Christine Sypnowich’s latest monograph, G. A. Cohen: Liberty, Justice and Equality, published by Cambridge’s Polity Press as part of its Key Contemporary Thinker series, is now available. From the publisher:

“G. A. Cohen was one of the towering political philosophers of the late twentieth and early twenty-first centuries. His intellectual career was unusually wide-ranging, and he was celebrated internationally not only for his for his penetrating ideas about liberty, justice, and equality, but for his method, a highly original and influential combination of analytical philosophy and Marxism. Christine Sypnowich guides readers through the rich body of Cohen’s work. By identifying five ‘paradoxes’ in his thought, she explores the origins of his interest in analytical philosophy, his engagement with the ideas of right-wing libertarianism, his critique of John Rawls’s work, his late-career turn to conservatism, and the tension between his preoccupation with individual responsibility and the idea of a socialist ethos. Sypnowich acknowledges the strengths of Cohen’s positions as well as their tensions and flaws, and presents him as a thinker of startling insight. This compelling introduction is a go-to resource for students and scholars of modern political philosophy.”

Below are a couple of quotes from Cohen’s contemporaries about the book.

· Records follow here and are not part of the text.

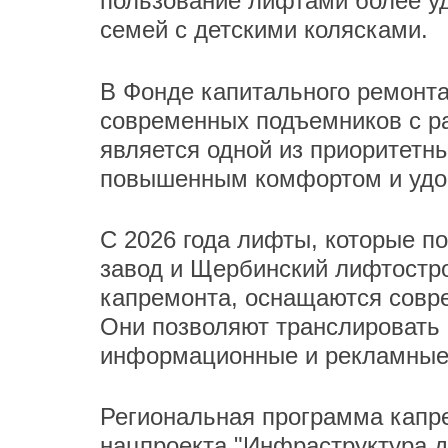
пользование лифтами более у
семей с детскими колясками.
В Фонде капитального ремонта
современных подъемников с 
является одной из приоритетн
повышенным комфортом и удоб
С 2026 года лифты, которые п
завод и Щербинский лифтостр
капремонта, оснащаются сов
Они позволяют транслировать 
информационные и рекламные
Региональная программа капре
нацпроекта "
Инфраструктура д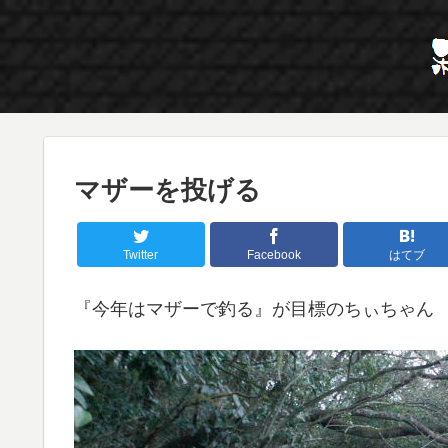
マザーを投げる
Twitter
Facebook
はてブ
『今年はマザーで釣る』が目標のちぃちゃん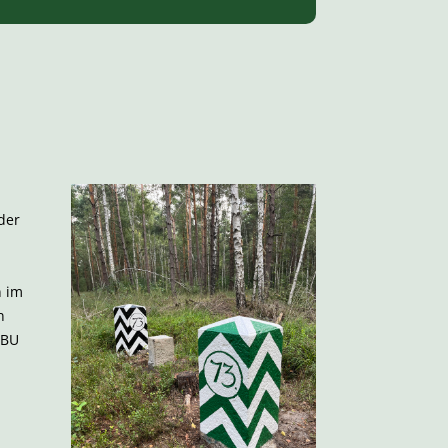
der
n im
n
DBU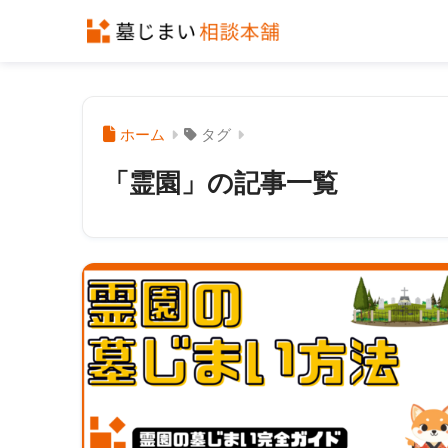
ホーム
タグ
「霊園」の記事一覧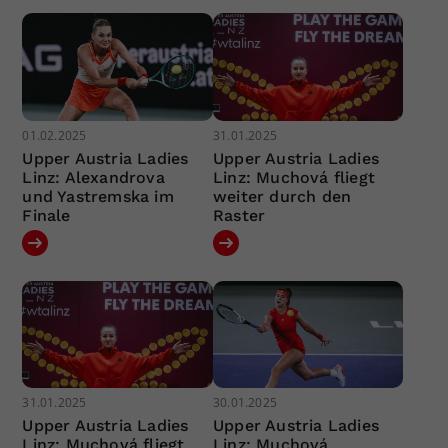
01.02.2025
31.01.2025
Upper Austria Ladies
Upper Austria Ladies
Linz: Alexandrova
Linz: Muchová fliegt
und Yastremska im
weiter durch den
Finale
Raster
31.01.2025
30.01.2025
Upper Austria Ladies
Upper Austria Ladies
Linz: Muchová fliegt
Linz: Muchová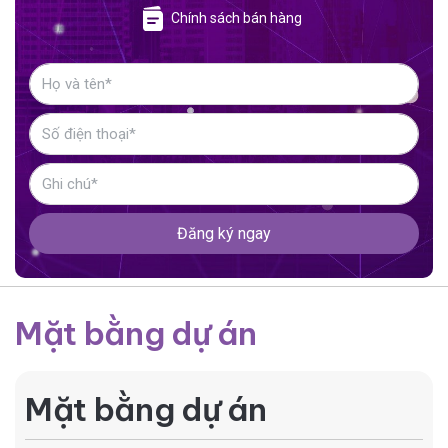
Chính sách bán hàng
Đăng ký ngay
Mặt bằng dự án
Mặt bằng dự án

"Christine Sypnowich’s impressively well-informed presentation of Jerry Cohen’s exceptional personality and her insightful critical discussion of all key aspects of his work will make readers understand why his unusual combination of radical political views and meticulous prose keeps inspiring so many young philosophers, and not only them."

Philippe Van Parijs, University of Louvain

"Opening with an engaging biographical account of Cohen’s political and intellectual development, Sypnowich demonstrates how his rigorously analytical quest for the nature of a just society can be structured around a set of tensions – “paradoxes” – with which he so influentially wrestled throughout his life."